### EXERCISE DESCRIPTION:
Copy the material below word for word, leaving out the pictures.

### MATERIAL:
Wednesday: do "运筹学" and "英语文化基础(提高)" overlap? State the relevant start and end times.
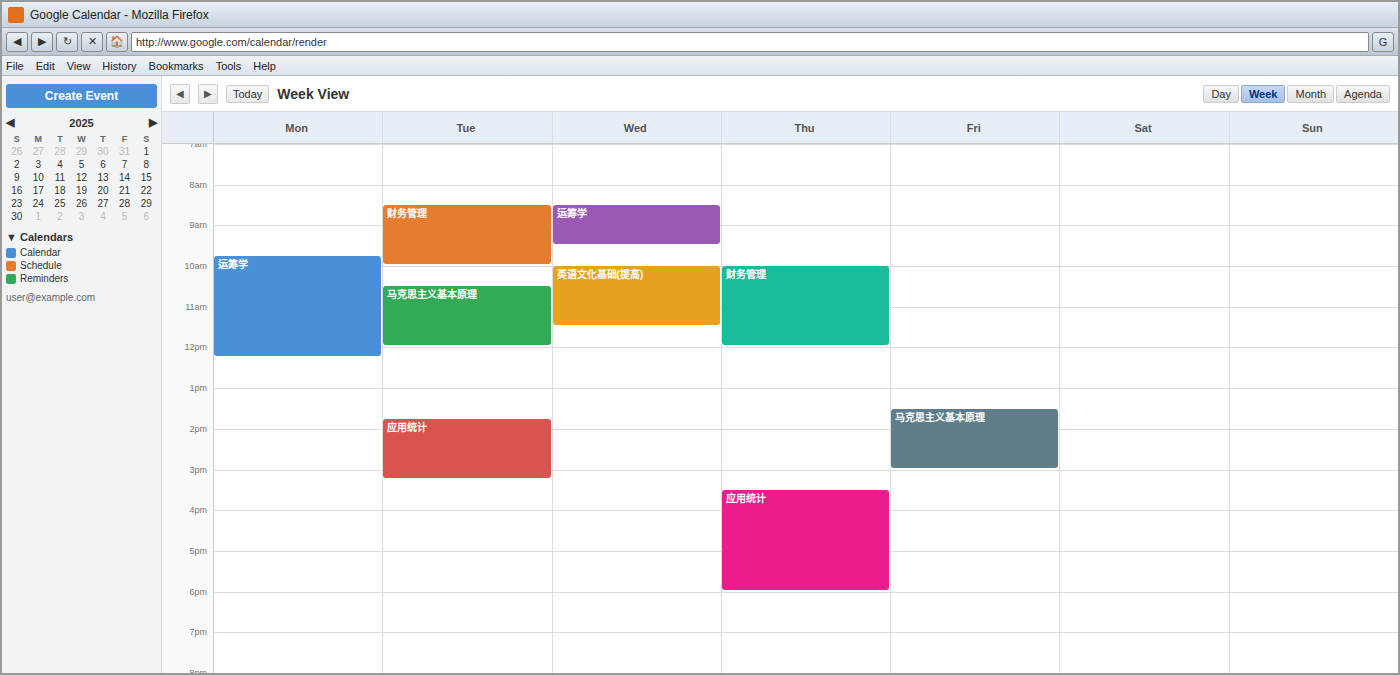
"运筹学" ends at 9:30 AM and "英语文化基础(提高)" starts at 10:00 AM -- no overlap.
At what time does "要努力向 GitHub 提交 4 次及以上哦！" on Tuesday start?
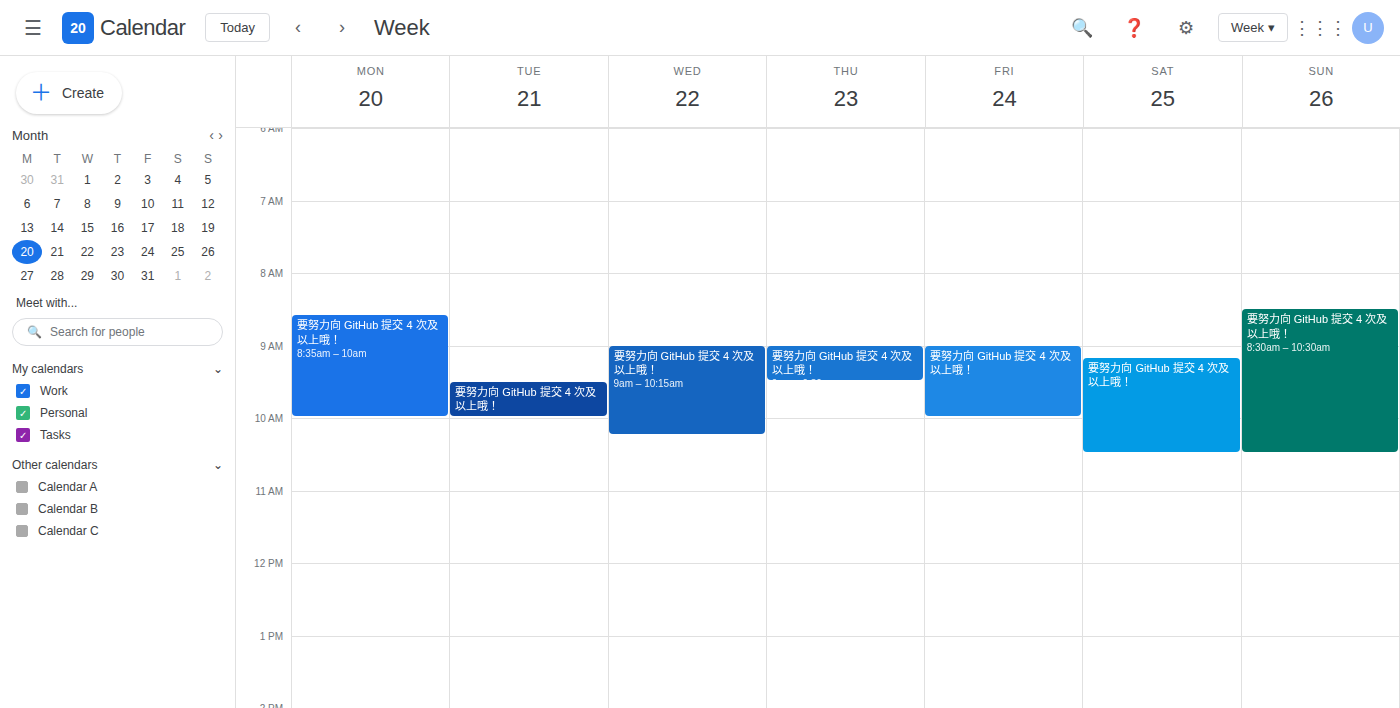
9:30 AM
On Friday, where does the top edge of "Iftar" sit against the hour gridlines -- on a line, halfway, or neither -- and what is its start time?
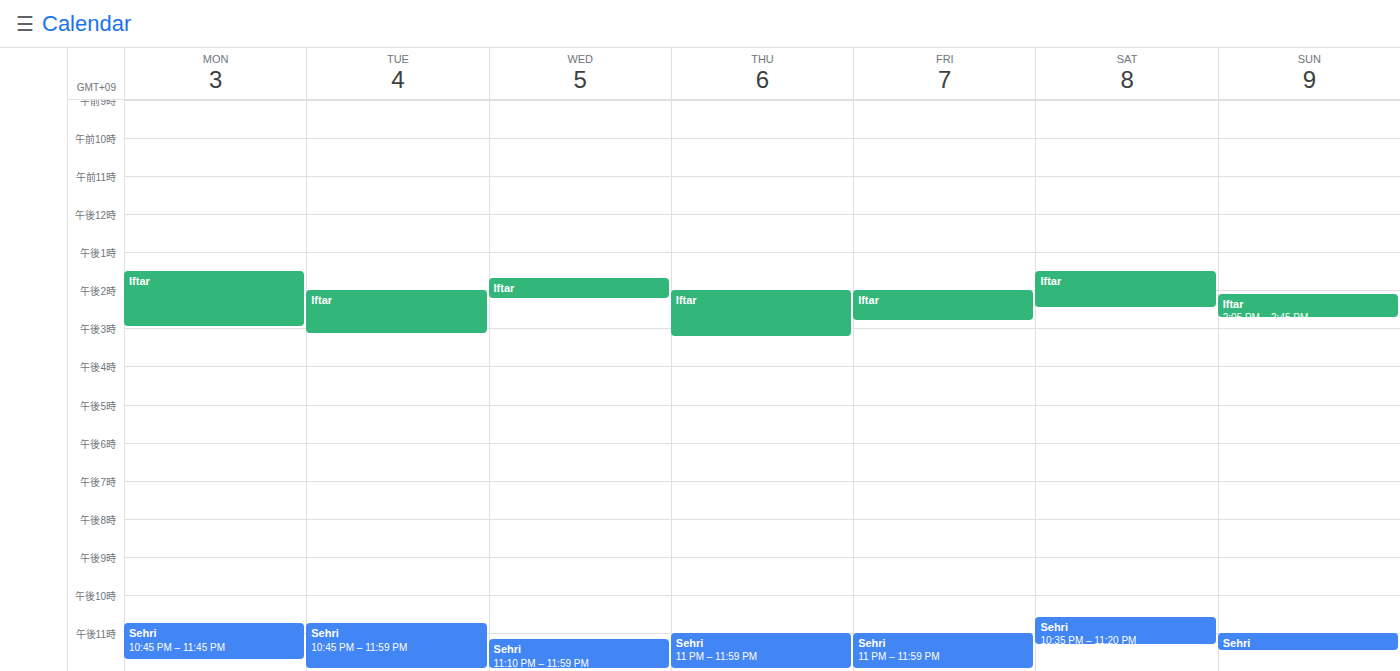
2:00 PM -- exactly on the 2 PM line.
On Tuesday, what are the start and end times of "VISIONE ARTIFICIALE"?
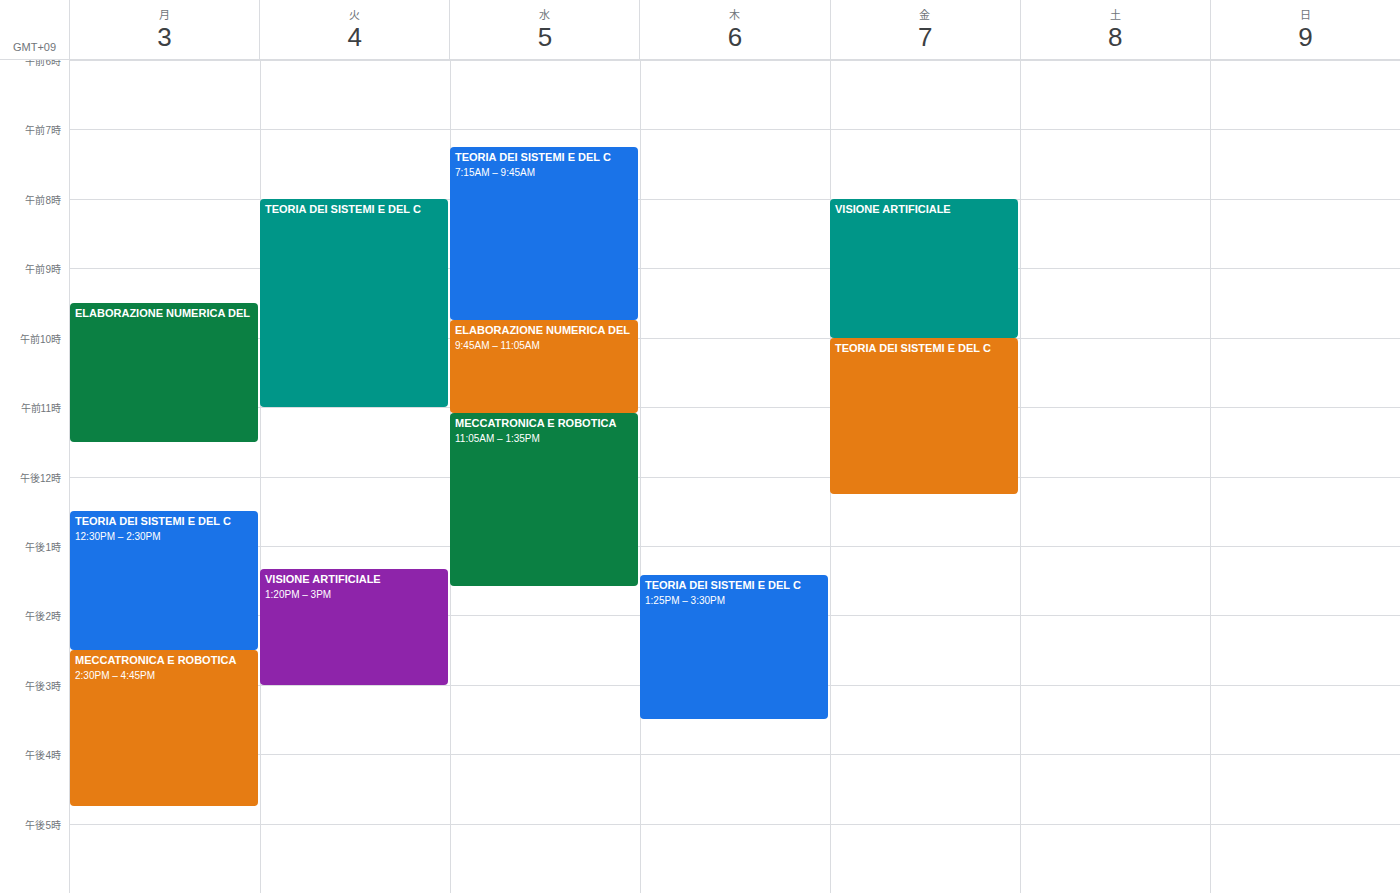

### EXERCISE SOLUTION:
Wednesday: do "运筹学" and "英语文化基础(提高)" overlap? State the relevant start and end times.
"运筹学" ends at 9:30 AM and "英语文化基础(提高)" starts at 10:00 AM -- no overlap.
At what time does "要努力向 GitHub 提交 4 次及以上哦！" on Tuesday start?
9:30 AM
On Friday, where does the top edge of "Iftar" sit against the hour gridlines -- on a line, halfway, or neither -- and what is its start time?
2:00 PM -- exactly on the 2 PM line.
On Tuesday, what are the start and end times of "VISIONE ARTIFICIALE"?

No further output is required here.